If being good or bad is determined by the weight of our actions, then I am simply a bad person.
I wish I knew why I kept coming back to you.
I thought for the longest time that you and I were finished and that, that flicker in the core of my body had been extinguished. I realise now that it was just ignored as its burning me from the inside out.
How can I possibly explain to you what all of this has done? There have been so many intentions that have fallen short over the past year, intentions that I wish I could have kept. There has been so much frustration, confusion, tears and heartache - there are days where I wish I never would have met you.
I never told you because I always planned to walk away before you'd ever grasp these feelings of mine. I never told you because I didn't want you to walk away from me.

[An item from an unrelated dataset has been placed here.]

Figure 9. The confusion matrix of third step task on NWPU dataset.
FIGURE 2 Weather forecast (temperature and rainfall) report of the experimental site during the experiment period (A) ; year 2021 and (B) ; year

God, how I wish I could have kissed you.
Love was explained to me in such a blunt and terribly plain way recently that for the first time, in a long time I remembered what it felt like to emote.
The shock of coupling the conclusion with the contents of my head and heart have left me utterly useless. Realising that I hold some sort of affection for you has left me utterly baffled. The indifference to me, has left me completely torn.

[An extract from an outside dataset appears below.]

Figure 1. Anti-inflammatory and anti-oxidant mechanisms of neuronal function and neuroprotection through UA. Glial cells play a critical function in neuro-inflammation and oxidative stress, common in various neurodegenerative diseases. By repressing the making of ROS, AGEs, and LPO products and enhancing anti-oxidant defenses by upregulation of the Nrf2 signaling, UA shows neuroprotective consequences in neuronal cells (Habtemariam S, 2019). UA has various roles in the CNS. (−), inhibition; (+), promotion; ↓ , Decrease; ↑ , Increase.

I suppose in the end, I don't want to be a girl that is in love with a married man.
I don't want to be this cumdumpster anymore, I don't want to believe that you honestly think I deserve better than this. That "this relationship" warrants more than dirty blowjobs and mindless sex.
There is nothing in you for me.
But that flame, its burning and I feel like its going to consume me every minute of every day. You haunt me and I find myself altering my life so that there will be a space for us, even if it is only for dirty blowjobs and mindless sex.
You've broken me and oddly enough, I'm thankful for it.